Idezuki shakes his head. “I want the same for her as for you. Freedom.”
The same. Muro sets down his fork, throat tight with fury. “What about what I want?”
“Like I said–”
“Not revenge,” Muro says impatiently.
Idezuki stares. Surprise softens his features, turning him more unfamiliar yet. “What, then?”
It’s a fair question. Muro glares back at his plate; scrapes up the last shreds of omelette, taking sharp and angry bites, until it’s clean. He wants to return to Toshokai. He wants the warmth of blood on his hands. He wants the warmth of a hand in his hair. He wants a familiar body against his, not yielding but responding. He wants mornings and mornings yet. He wants, and wants, and wants, the way he’s hungered all these years, desperate and insatiable.
“Let me stay here,” he says, looking up. “With you.”
Idezuki sighs. It’s a short, almost impatient sound. It’s nothing like the sound he made last night, low and trembling, as Muro eased back into him.

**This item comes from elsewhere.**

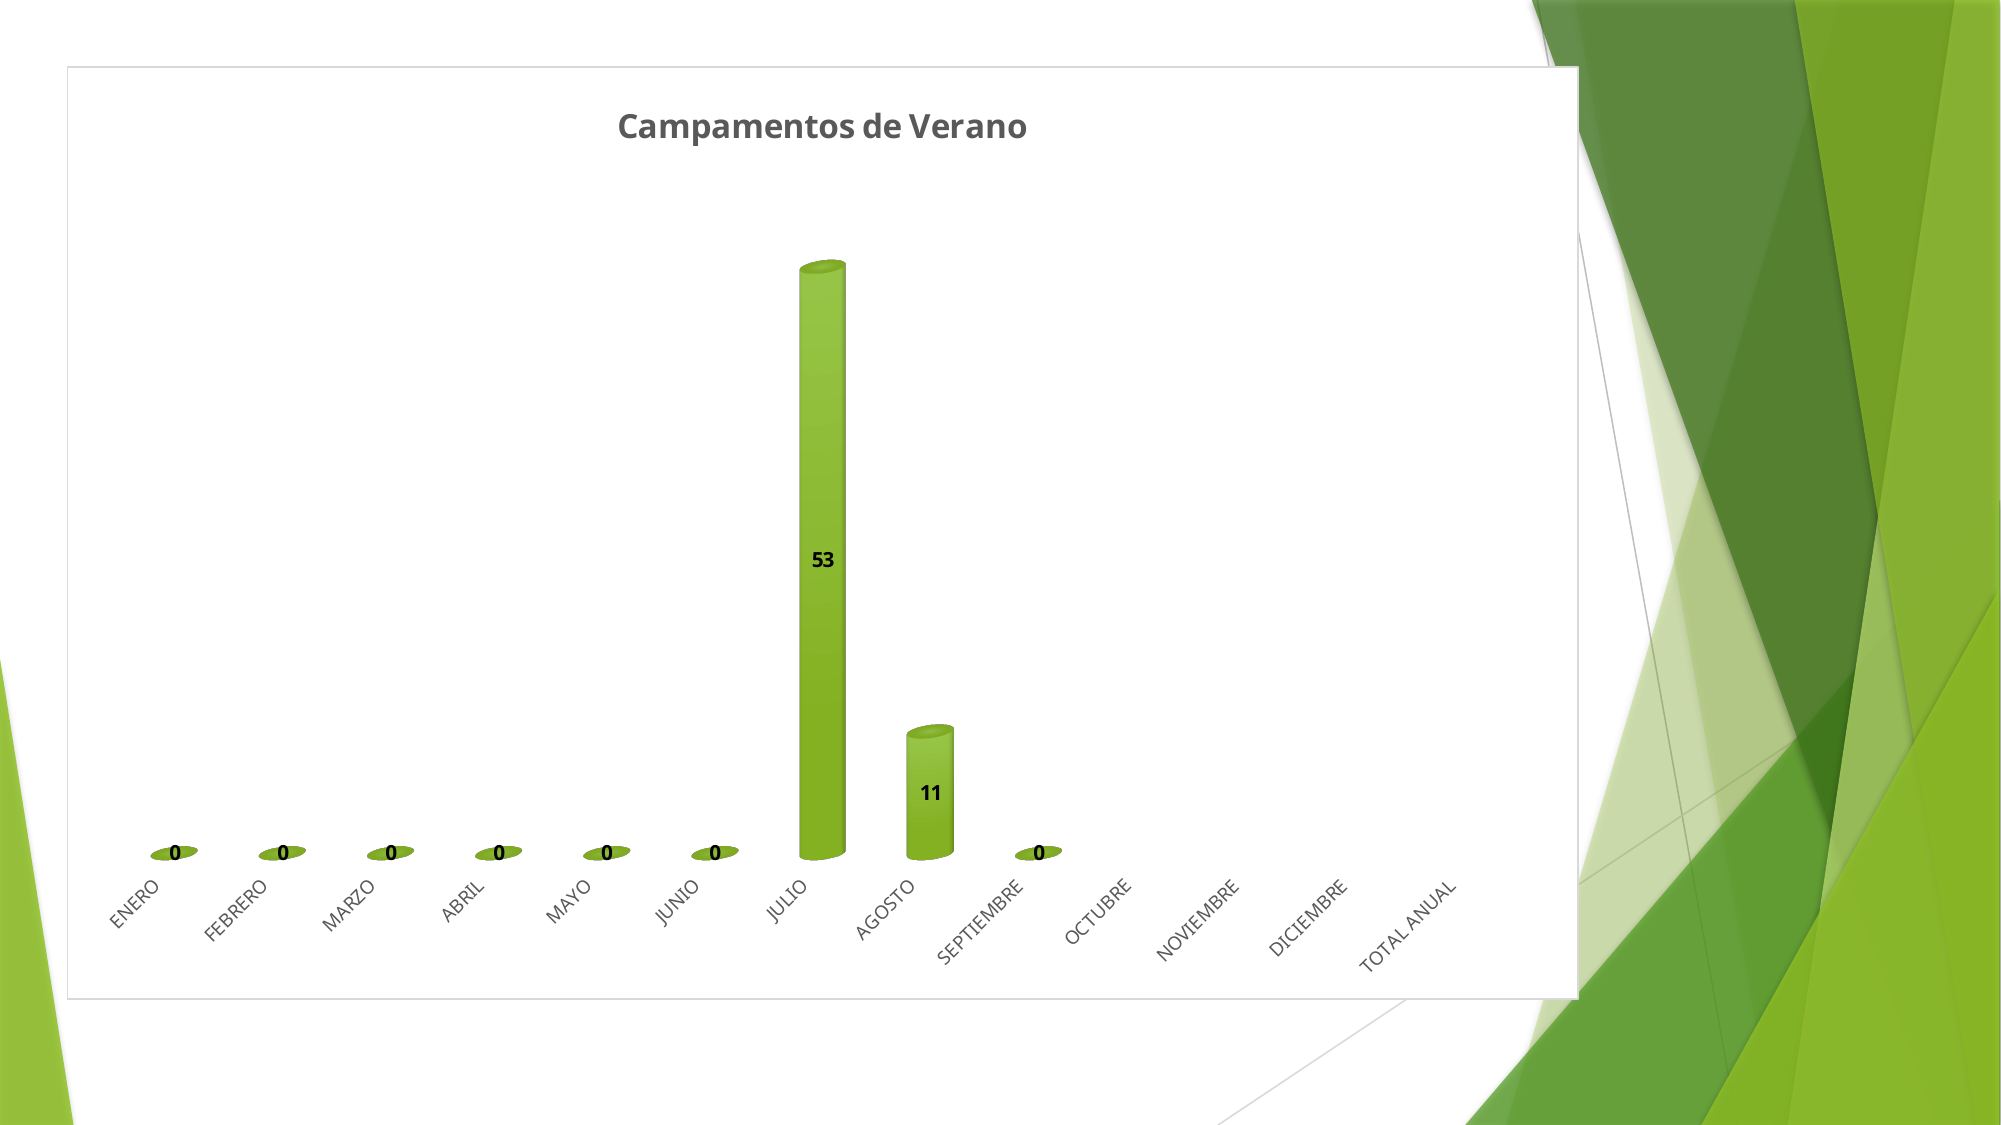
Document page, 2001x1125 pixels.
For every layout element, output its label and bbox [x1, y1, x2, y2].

“Look,” Idezuki begins. “That’s impossible–”
Muro gets up, chair scraping against the tile. “You–”
“– because the police know about this apartment.”
It takes a while for Muro to place exactly where the objection falls. The realisation sets something singing through his veins, fierce and bright. He grins. “Guess we need to move, then.”
Idezuki closes his eyes, shoulders slack in resignation. This too is unfamiliar – but Muro’s willing to learn. He leans across the table, begins to reach out just as Idezuki says, very quietly, “I trusted that you’d kill me.”
Muro's grin widens, ironic. “I trusted you.”
Idezuki doesn’t respond. Muro lets himself make contact: the fall of his fringe, the stubbled curve of his jaw. A face he might yet recognise. Toki is dead and Toshokai is finished and a man he doesn’t know is leaning into his touch, ever so slightly. Kanetaka wouldn’t have done so. Kanetaka–
“Idezuki-san,” Muro says.
The other man opens his eyes. Muro holds his gaze, earnest, and adds: “I’m still hungry.”
Idezuki stares – then laughs, rough and almost-warm. He picks up Muro’s empty plate and walks back to the stove, a foreign ease in the line of his back. Muro watches him, patient, waiting for his image to resolve.